§ **WHAT IS EXPECTED**: Duplicate the lines in the entries below, starting with the line that contains "table_cell Administrator password" and going on through the line that contains "1411, 574, 1445]", both included.

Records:
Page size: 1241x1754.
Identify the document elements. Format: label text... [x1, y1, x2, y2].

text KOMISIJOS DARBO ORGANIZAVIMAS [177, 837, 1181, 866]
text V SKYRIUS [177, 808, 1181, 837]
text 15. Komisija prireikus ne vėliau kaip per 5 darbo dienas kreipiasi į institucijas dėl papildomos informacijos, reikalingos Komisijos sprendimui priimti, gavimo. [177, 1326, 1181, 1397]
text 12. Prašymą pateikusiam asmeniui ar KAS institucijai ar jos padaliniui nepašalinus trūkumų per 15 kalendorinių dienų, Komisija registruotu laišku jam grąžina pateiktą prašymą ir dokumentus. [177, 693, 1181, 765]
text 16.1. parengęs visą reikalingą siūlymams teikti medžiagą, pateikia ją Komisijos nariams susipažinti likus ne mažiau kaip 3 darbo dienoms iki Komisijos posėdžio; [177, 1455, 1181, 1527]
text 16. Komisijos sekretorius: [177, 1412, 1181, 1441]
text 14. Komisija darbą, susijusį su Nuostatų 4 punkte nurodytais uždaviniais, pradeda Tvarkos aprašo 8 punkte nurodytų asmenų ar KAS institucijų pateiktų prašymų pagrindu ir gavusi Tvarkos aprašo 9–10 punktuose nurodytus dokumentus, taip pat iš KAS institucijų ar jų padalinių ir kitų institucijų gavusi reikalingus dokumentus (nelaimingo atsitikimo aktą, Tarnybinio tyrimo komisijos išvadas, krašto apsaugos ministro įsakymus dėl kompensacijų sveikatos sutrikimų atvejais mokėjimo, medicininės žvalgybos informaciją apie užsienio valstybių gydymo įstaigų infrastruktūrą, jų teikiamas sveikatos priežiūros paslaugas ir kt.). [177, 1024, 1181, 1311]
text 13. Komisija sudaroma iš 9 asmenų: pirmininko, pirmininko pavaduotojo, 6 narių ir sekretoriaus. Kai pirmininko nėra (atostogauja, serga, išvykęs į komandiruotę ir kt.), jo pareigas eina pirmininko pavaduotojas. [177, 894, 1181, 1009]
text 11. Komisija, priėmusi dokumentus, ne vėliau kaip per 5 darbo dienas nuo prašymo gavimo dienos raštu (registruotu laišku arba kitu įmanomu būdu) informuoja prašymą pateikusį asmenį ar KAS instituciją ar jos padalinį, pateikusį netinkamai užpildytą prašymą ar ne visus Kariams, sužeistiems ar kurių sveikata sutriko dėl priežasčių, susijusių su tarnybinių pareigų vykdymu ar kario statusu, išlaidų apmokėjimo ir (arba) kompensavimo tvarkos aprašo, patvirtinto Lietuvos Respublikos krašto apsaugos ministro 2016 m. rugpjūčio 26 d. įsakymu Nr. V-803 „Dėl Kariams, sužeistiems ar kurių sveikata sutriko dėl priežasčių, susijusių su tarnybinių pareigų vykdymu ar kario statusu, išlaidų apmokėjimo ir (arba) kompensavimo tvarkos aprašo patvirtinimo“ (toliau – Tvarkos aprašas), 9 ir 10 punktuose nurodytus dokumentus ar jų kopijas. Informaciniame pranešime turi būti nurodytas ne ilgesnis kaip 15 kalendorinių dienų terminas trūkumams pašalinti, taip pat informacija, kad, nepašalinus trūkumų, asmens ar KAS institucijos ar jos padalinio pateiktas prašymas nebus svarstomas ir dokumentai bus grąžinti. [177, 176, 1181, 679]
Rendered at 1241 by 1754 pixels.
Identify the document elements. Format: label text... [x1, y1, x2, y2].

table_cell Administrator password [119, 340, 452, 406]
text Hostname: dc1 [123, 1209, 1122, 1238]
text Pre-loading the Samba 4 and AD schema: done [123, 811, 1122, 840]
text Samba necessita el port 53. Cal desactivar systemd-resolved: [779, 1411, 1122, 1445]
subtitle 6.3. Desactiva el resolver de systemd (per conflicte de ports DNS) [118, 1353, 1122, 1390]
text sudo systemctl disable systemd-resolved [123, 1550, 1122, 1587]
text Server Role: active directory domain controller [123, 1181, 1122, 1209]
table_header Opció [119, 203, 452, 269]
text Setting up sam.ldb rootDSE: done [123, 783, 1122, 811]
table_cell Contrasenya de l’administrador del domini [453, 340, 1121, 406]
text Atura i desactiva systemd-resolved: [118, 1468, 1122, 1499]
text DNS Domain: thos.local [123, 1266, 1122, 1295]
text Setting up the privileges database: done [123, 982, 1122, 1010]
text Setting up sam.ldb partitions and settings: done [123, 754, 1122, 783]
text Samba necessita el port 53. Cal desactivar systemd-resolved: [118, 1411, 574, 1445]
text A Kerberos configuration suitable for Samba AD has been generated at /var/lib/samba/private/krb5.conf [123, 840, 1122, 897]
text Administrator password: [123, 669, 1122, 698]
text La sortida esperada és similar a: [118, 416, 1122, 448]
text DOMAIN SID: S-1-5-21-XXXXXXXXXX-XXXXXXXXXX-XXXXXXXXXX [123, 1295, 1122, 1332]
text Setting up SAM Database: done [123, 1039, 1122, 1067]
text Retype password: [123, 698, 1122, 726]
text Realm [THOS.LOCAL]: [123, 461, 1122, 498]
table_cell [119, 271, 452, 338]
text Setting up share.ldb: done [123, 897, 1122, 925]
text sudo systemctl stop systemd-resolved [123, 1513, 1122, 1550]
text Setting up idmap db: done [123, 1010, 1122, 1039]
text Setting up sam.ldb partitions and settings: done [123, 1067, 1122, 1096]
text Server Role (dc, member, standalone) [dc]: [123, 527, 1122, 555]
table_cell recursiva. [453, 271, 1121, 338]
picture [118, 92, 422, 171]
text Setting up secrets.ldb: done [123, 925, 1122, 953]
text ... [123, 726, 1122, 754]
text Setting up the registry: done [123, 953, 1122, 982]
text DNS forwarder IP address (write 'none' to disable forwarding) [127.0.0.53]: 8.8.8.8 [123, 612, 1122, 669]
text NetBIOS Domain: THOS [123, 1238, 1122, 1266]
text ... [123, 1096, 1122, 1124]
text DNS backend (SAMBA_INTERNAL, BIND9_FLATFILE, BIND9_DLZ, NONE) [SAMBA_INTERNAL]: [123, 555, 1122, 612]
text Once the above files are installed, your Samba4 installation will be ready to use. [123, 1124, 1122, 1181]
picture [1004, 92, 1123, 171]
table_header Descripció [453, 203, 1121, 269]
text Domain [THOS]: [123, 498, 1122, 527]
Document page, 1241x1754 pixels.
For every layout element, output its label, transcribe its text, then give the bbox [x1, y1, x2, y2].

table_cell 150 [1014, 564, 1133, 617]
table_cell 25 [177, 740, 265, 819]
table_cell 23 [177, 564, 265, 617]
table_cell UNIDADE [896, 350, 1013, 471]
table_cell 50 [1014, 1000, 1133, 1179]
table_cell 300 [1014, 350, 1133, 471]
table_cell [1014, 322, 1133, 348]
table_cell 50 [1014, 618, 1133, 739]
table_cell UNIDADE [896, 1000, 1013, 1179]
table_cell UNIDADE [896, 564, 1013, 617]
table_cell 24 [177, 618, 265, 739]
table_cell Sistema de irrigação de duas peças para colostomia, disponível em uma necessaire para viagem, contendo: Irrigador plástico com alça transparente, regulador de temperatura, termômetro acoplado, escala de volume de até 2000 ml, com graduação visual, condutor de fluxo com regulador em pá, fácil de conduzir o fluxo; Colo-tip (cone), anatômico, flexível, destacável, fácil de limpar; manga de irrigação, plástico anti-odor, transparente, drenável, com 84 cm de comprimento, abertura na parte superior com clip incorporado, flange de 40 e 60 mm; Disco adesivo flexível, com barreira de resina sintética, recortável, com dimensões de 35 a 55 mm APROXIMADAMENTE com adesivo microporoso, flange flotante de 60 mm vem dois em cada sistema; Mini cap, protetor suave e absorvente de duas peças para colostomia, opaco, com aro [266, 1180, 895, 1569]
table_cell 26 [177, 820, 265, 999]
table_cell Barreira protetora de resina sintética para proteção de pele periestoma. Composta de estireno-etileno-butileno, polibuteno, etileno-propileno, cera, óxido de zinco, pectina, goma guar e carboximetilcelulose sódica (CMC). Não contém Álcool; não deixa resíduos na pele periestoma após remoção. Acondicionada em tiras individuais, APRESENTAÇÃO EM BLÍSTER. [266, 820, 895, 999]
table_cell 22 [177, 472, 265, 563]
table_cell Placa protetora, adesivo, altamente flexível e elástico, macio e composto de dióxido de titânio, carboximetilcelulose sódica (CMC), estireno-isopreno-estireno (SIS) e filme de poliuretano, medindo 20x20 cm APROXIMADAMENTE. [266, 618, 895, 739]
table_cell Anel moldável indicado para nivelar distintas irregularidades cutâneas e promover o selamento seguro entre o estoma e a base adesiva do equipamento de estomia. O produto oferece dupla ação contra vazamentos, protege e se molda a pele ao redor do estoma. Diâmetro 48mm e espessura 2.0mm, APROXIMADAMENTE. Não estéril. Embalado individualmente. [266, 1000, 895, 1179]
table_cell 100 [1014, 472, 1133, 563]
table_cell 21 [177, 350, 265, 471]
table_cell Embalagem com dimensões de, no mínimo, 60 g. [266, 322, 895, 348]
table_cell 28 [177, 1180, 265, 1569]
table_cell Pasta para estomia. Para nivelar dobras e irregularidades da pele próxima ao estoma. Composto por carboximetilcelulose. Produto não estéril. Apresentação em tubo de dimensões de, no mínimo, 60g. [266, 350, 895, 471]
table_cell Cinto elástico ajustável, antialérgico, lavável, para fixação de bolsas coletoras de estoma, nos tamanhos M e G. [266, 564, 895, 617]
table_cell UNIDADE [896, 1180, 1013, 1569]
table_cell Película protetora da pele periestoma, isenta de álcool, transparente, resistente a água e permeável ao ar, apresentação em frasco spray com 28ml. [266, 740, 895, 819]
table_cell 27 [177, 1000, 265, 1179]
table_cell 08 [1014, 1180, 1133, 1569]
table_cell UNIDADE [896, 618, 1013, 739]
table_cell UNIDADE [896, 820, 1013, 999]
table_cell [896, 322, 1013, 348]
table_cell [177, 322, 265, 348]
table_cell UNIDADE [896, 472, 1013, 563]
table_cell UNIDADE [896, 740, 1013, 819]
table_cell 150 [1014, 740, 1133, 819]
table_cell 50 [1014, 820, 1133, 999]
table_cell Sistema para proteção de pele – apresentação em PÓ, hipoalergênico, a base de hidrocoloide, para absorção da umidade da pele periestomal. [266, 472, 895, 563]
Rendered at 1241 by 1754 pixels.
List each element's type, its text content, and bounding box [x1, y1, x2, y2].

§ **COMPLETED TASK**:
table_cell Administrator password [119, 340, 452, 406]
text Hostname: dc1 [123, 1209, 1122, 1238]
text Pre-loading the Samba 4 and AD schema: done [123, 811, 1122, 840]
text Samba necessita el port 53. Cal desactivar systemd-resolved: [779, 1411, 1122, 1445]
subtitle 6.3. Desactiva el resolver de systemd (per conflicte de ports DNS) [118, 1353, 1122, 1390]
text sudo systemctl disable systemd-resolved [123, 1550, 1122, 1587]
text Server Role: active directory domain controller [123, 1181, 1122, 1209]
table_header Opció [119, 203, 452, 269]
text Setting up sam.ldb rootDSE: done [123, 783, 1122, 811]
table_cell Contrasenya de l’administrador del domini [453, 340, 1121, 406]
text Atura i desactiva systemd-resolved: [118, 1468, 1122, 1499]
text DNS Domain: thos.local [123, 1266, 1122, 1295]
text Setting up the privileges database: done [123, 982, 1122, 1010]
text Setting up sam.ldb partitions and settings: done [123, 754, 1122, 783]
text Samba necessita el port 53. Cal desactivar systemd-resolved: [118, 1411, 574, 1445]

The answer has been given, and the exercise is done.